Extract provided:
▶

Eastern Mythology Encyclopedia

Lu Zhidao

陆之道

Entry0013 Type鬼种包 VolumeGhosts of the Undying Spirit Updated2026-05-19T19:32:59+08:00

Lu the Judge (Lu Pan Guan, 陆判官) does not judge the dead as a moral arbiter—he judges them as a machine of codified law. Every soul brought before his desk is measured not by compassion or vengeance, but by the precise weight of its karmic record against the statutes of the Underworld Code. He is the coldest mercy the dead will ever receive.

鬼名/本名: 陆判官/陆之道 (Lu the Judge / Lu Zhidao)
亡故方式: 生前因拒改案卷被诬陷贪赃处斩 (Executed on false corruption charges after refusing to falsify a legal case)
Birth Era: Late Ming / Early Qing (approximate, mortal lifespan circa 1600s)
Current Path Level: Gui Xian (Ghost Immortal)

◀

Material shown:
▶

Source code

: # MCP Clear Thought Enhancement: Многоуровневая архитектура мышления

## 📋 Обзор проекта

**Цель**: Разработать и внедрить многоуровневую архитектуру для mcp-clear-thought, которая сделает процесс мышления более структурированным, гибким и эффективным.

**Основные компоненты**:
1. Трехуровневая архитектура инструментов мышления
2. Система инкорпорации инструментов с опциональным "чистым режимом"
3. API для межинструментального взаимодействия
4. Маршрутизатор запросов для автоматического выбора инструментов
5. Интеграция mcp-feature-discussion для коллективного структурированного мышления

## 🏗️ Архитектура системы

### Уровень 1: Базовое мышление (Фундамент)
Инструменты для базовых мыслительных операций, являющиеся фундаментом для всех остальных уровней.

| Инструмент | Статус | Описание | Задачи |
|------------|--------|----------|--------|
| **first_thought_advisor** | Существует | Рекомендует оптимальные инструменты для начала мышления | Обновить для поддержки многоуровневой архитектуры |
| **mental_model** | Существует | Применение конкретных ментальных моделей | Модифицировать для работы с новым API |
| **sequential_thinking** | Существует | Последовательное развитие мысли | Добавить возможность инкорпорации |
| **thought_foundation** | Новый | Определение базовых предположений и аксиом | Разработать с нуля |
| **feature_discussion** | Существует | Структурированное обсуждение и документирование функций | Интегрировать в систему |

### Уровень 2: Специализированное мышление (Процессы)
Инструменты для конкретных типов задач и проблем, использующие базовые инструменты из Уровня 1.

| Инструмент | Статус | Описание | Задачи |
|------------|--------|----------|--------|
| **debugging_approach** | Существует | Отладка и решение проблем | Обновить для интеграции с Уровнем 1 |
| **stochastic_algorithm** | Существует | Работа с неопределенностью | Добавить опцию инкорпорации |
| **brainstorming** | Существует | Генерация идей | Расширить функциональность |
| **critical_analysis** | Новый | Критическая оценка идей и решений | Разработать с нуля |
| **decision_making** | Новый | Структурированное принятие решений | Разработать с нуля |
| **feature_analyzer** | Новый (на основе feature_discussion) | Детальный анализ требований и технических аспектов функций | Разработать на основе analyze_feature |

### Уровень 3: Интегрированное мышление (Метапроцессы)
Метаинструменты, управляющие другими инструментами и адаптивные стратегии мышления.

◀

Required tasks:
#1 From the Lu Zhidao entry, reproduce the passage that begins at the words "Entry0013 Type鬼种包 VolumeGhosts" and stops after "lifespan circa 1600s)".
#2 Carry on the encyclopedia entry on Lu Zhidao, picking up right after its last line.

Your written answers:
#1
Entry0013 Type鬼种包 VolumeGhosts of the Undying Spirit Updated2026-05-19T19:32:59+08:00

Lu the Judge (Lu Pan Guan, 陆判官) does not judge the dead as a moral arbiter—he judges them as a machine of codified law. Every soul brought before his desk is measured not by compassion or vengeance, but by the precise weight of its karmic record against the statutes of the Underworld Code. He is the coldest mercy the dead will ever receive.

鬼名/本名: 陆判官/陆之道 (Lu the Judge / Lu Zhidao)
亡故方式: 生前因拒改案卷被诬陷贪赃处斩 (Executed on false corruption charges after refusing to falsify a legal case)
Birth Era: Late Ming / Early Qing (approximate, mortal lifespan circa 1600s)

#2
Underworld Affiliation: Tenth Court (King Zhuanlun's court), Head of Code Revision Bureau

None. Lu Zhidao was not a territorial wanderer. He left no haunted sites, no weeping wells, no spectral encounters. The only "haunted" location associated with him is his judgment desk in the Tenth Court, which is not accessible to mortals. Some legal clerks in China, however, still whisper that if you leave a copy of a legal deposition open beside a burning incense stick on the night of the Ghost Festival (Zhongyuan Jie), the ink may shift slightly—indicating that Lu's spirit has reviewed the case and offered his silent opinion.

The entry for Lu Zhidao connects to several key figures and locations within the Underworld system. His relationship with Cui Jue (崔珏) is one of ideological opposition: both are Judges, but Cui favors case-by-case mercy, while Lu follows the code without exception. His appointment was personally approved by King Qin'guang (秦广王) of the First Court, though he currently serves under King Zhuanlun (转轮王) of the Tenth Court. The Compendium of Judgments (断狱指掌) he brought from life became the foundation for the Revised Statute of Conviction (定罪则例), a document that streamlined the Underworld's penal system. He is also a point of comparison with Zhong Kui (钟馗), the ghost-fighter, who represents the older, wrath-based approach to cosmic justice, whereas Lu embodies bureaucratic precision.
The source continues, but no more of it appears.